Step 1:Fix/Hold Bridge Loan:

$85,000to buy the property (85% of purchase price)

$30,000to renovate (100% of construction costs)

TotalLoan Amount: $115,000

Step 2:DSCR 30 Year Fixed Loan:

NewValue (ARV): $175,000

Cashout refinance (75% of value): $131,250

You nowhave most or all of your cash back in the bank, and you have a property thatcash flows completely. Your tenant is paying down your debt and, long term,your asset is expected to appreciate in value.

Obviously,this example keeps it very simple and many other things still need to befactored into the equation (e.g., closing costs of each loan, carrying costs,loan qualification parameters, etc.). But my point is to get you thinking! Youcan make this happen and most likely with not as much cash as you think. Startbuilding your real estate portfoliotodaywith the BRRRR method.

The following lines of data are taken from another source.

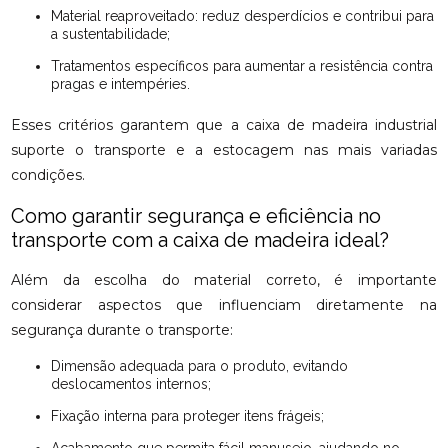
Material reaproveitado: reduz desperdícios e contribui para
a sustentabilidade;
Tratamentos específicos para aumentar a resistência contra
pragas e intempéries.
Esses critérios garantem que a caixa de madeira industrial
suporte o transporte e a estocagem nas mais variadas
condições.
Como garantir segurança e eficiência no
transporte com a caixa de madeira ideal?
Além da escolha do material correto, é importante
considerar aspectos que influenciam diretamente na
segurança durante o transporte:
Dimensão adequada para o produto, evitando
deslocamentos internos;
Fixação interna para proteger itens frágeis;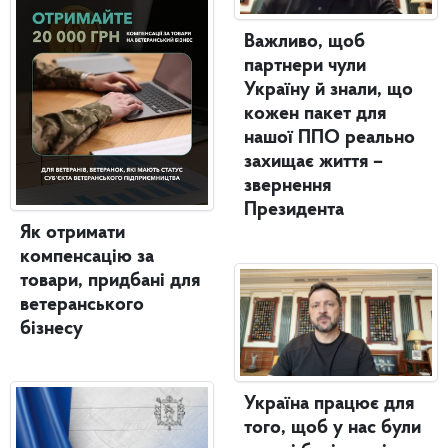
Важливо, щоб
партнери чули
Україну й знали, що
кожен пакет для
нашої ППО реально
захищає життя –
звернення
Президента
Як отримати
компенсацію за
товари, придбані для
ветеранського
бізнесу
Україна працює для
того, щоб у нас були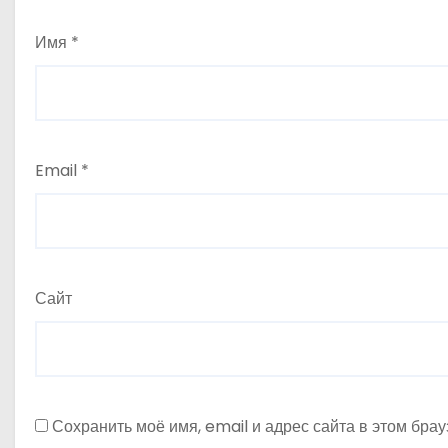
Имя
*
Email
*
Сайт
Сохранить моё имя, email и адрес сайта в этом бр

BRRRR - First Equity Funding LLC (2024)
Top Articles
Latest Posts
Article information

Author: Duncan Muller

Last Updated:

Views: 5702

Rating: 4.9 / 5 (79 voted)

Reviews: 86% of readers found this page helpful

Author information

Name: Duncan Muller

Birthday: 1997-01-13

Address: Apt. 505 914 Phillip Crossroad, O'Konborough, NV 62411

Phone: +8555305800947

Job: Construction Agent

Hobby: Shopping, Table tennis, Snowboarding, Rafting, Motor sports, Homebrewing, Taxidermy

Introduction: My name is Duncan Muller, I am a enchanting, good, gentle, modern, tasty, nice, elegant person who loves writing and wants to share my knowledge and understanding with you.